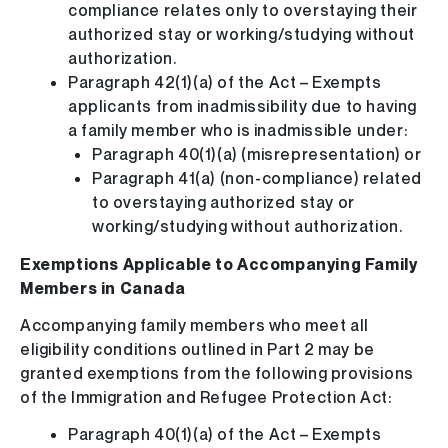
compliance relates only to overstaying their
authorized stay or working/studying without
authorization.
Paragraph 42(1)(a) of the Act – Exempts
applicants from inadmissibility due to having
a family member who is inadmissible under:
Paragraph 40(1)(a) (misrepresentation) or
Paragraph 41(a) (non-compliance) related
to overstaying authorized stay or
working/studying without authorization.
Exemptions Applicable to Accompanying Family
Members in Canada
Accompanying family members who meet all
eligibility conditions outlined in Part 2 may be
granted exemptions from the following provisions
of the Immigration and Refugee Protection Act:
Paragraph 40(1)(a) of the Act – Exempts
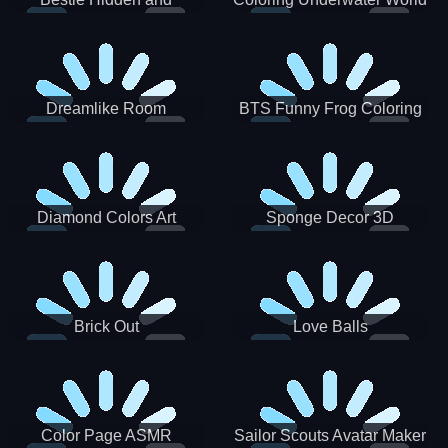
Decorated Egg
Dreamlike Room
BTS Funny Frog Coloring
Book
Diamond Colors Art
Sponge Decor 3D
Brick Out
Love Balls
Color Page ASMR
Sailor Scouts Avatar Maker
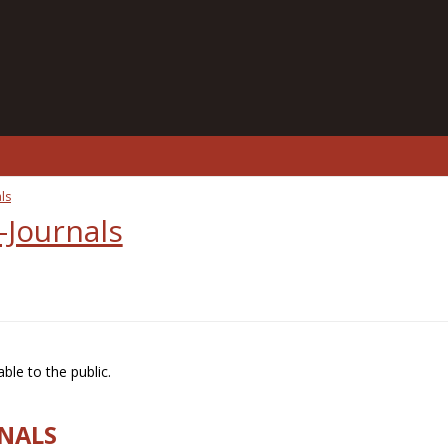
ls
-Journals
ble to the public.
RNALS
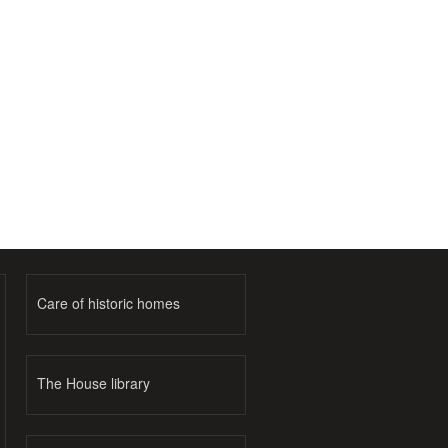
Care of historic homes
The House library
================================
▸ TASK DESCRIPTION: Without the pictures, set down the lines above from the line with "Paragraph 40(1)(a) of the Act – Exempts" up to and including the line with "Care of historic homes" exactly as they stand.

▸ SOLUTION:
Paragraph 40(1)(a) of the Act – Exempts
Decorated Egg
Dreamlike Room
BTS Funny Frog Coloring
Book
Diamond Colors Art
Sponge Decor 3D
Brick Out
Love Balls
Color Page ASMR
Sailor Scouts Avatar Maker
ls
-Journals
ble to the public.
RNALS
Care of historic homes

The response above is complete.